Le procès en appel des membres du Conseil de participation (CP) de l’agence APS pour «faux et usage de faux» et «usurpation de fonction» s’est conclu le dimanche 26 novembre par une relaxe pure et simple des prévenus.

La Cour d’appel d’Alger a en effet rendu sa décision qui annule les peines prononcées en première instance contre quatre membres du CP et qui, ultérieurement, ont servi à valider leur licenciement en leur qualité également de membres de la section syndicale de l’APS.

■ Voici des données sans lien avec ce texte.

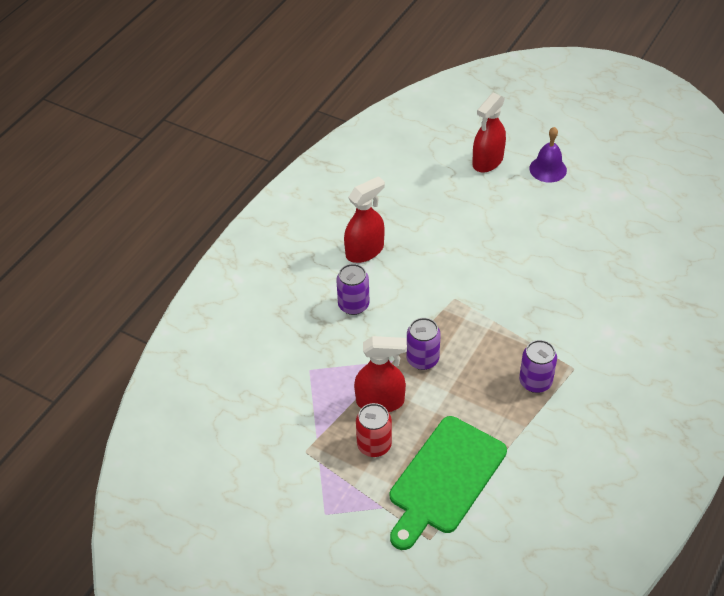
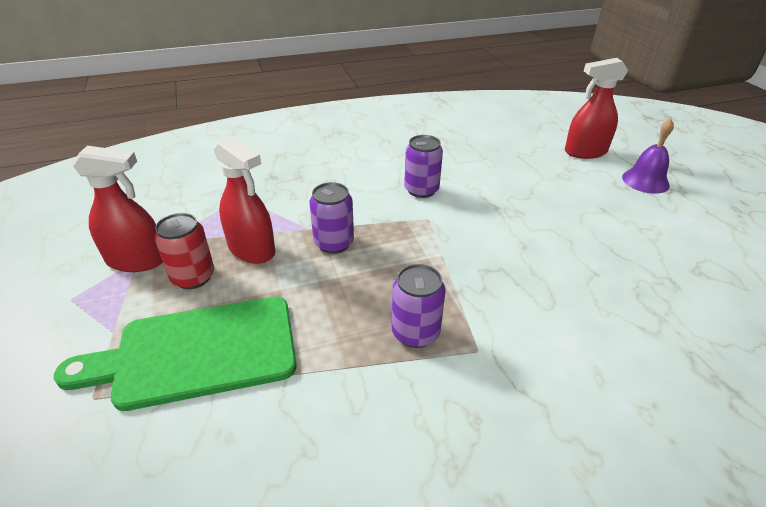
camera: 40 degrees right, 10 degrees down
purple can [336,264,370,315] -> purple can moved to [404,135,443,198]
red spray bottle [344,176,385,263] -> red spray bottle moved to [71,146,163,272]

Les quatre membres du CP avaient fait l’objet d’une plainte déposée en 2022 par la direction, à la suite d’une correspondance qu’ils avaient envoyée au ministre de la communication l’époque et contenant de nombreux griefs envers l’actuel directeur général de l’APS, Gaid Samir.

L’action en justice contre les délégués des travailleurs a été appuyée par une mesure de suspension de leurs fonctions au sein du CP, et ce à une année de l’expiration de leur mandat électif.

Selon une source syndicale, la mise à l’écart des quatre délégués avait pour objectif de « mettre en place une nouvelle composante du CP afin de respecter les formes pour la convocation du Conseil d’administration de l’APS ».

Cette séquence dans le conflit social que vit l’APS a donné lieu, par la suite, à un licenciement «par effet rétroactif» et dont la couverture légale consistait en une condamnation en première instance au pénal que vient d’annuler la Cour d’appel.

Début septembre, cinq syndicalistes dont quatre sont membres du CP sont licenciés par la direction de l’agence soulevant un tollé général au sein de la corporation. Il s’agit du secrétaire général Youcef Ait Said, et quatre membres du syndicat : Belahcene Walid, Mameri Rafik, Meziane Cheballah et Hassene Larkem.

Ce licenciement des syndicalistes en question le fait d’avoir bénéficié d’un jugement définitif ordonnant leur réintégration après plusieurs mois de suspension qu’ils qualifiaient d’ «arbitraire». Ils se sont heurtés depuis au refus de la direction de mettre en application ladite décision.

Estimant être dans son bon droit, la direction de l’APS avait saisi la justice en référée pour invalider la décision de réintégration. Résultat, elle est déboutée en référée et opte pour une solution extrême : toutes les décisions de suspension sont transformées en licenciement.

Avant-hier, la direction a été de nouveau désavouée en correctionnel.